Недостаточная прорисованность текущего модернизационного проекта связана не только с развертывающейся интригой новой реконфигурации российской власти («проблема 2012»), но и с очевидной незавершенностью становления постсоветской России, причем не столько на уровне институциональном (хотя и здесь едва ли поставлена точка), сколько на уровне национально-государственной идентичности.

Но о каком формировании идентичности идет речь? О квазиэволюционном процессе, лишь отражающем трансформации общества и политической системы, а также внешние вызовы, или же все-таки о конструировании, о проектной деятельности? Долгое время сохранялось впечатление самотека, на который время от времени пытается влиять власть, стремясь направить поток в определенное русло.

Здесь важно понимать: становление постсоветской России – это комплексный процесс, в котором причудливым образом сочетались сознательные усилия, направленные на преодоление или сохранение старого порядка, инертность одних групп общества и нетерпение других, влияние внешних сил, а также события и обстоятельства, свидетельствующие о стихийности исторического развития. На определенном этапе социально-политических трансформаций ход событий обрел неконтролируемый характер. В этих условиях действия важнейших политических и социальных акторов становились вынужденными, реактивными. Позднее, спустя годы, аргумент о вынужденности или безальтернативности действий стал часто использоваться российскими политиками для оправдания решений, принимавшихся ими в конце 1980-х – начале 1990-х годов.

--- Задание A ---
Для оправдания каких решений российские политики, согласно тексту о постсоветской России, стали использовать аргумент о вынужденности или безальтернативности действий?
--- Задание B ---
Повторите дословно фрагмент текста о постсоветской России от «Недостаточная прорисованность текущего» до «уровне национально-государственной идентичности.».

--- Предоставленные данные ---
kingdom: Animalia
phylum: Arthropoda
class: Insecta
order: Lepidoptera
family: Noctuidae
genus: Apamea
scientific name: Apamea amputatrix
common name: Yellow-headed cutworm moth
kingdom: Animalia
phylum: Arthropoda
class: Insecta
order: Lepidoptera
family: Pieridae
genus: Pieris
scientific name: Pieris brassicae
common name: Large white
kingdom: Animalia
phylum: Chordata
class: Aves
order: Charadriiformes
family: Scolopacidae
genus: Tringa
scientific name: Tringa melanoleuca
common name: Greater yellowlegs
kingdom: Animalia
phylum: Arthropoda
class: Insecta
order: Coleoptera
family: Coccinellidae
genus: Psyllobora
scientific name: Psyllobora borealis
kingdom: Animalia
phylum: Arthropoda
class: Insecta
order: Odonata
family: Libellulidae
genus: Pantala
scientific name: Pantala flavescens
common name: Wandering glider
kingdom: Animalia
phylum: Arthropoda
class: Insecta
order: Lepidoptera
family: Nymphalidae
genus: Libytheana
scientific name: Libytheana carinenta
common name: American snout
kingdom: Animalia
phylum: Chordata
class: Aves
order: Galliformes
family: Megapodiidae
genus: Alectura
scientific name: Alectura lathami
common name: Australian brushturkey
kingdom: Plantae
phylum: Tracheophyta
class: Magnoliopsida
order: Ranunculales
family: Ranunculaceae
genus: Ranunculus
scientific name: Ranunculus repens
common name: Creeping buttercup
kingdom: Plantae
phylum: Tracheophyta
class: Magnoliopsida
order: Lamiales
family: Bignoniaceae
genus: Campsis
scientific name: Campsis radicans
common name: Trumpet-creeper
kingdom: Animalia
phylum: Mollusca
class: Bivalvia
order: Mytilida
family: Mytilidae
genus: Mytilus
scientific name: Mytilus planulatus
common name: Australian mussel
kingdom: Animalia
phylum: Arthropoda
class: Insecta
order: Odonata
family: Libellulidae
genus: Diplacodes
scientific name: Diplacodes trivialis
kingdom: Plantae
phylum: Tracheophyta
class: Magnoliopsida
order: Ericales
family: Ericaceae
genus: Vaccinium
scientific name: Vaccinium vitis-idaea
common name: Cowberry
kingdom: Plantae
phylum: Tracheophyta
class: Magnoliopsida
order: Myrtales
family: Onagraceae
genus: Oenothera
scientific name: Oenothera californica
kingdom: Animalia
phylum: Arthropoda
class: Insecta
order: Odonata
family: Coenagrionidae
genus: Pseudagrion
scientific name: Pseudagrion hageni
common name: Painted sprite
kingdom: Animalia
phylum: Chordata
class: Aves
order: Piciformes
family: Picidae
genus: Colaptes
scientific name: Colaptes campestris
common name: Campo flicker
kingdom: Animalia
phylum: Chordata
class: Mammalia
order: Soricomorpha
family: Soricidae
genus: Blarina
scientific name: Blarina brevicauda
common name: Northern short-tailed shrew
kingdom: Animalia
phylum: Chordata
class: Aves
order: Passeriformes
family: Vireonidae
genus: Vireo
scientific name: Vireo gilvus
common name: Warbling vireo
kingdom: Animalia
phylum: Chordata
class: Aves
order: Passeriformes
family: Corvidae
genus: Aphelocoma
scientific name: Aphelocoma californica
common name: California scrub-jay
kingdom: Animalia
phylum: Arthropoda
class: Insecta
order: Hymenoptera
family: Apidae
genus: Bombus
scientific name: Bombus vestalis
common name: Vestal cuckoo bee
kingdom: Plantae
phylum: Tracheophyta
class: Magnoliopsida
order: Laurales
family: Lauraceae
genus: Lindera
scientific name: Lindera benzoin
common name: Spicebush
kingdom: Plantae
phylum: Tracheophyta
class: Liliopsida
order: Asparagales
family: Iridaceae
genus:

--- Ответ A ---
Решений, которые они принимали в конце 1980-х – начале 1990-х годов.

--- Ответ B ---
Недостаточная прорисованность текущего модернизационного проекта связана не только с развертывающейся интригой новой реконфигурации российской власти («проблема 2012»), но и с очевидной незавершенностью становления постсоветской России, причем не столько на уровне институциональном (хотя и здесь едва ли поставлена точка), сколько на уровне национально-государственной идентичности.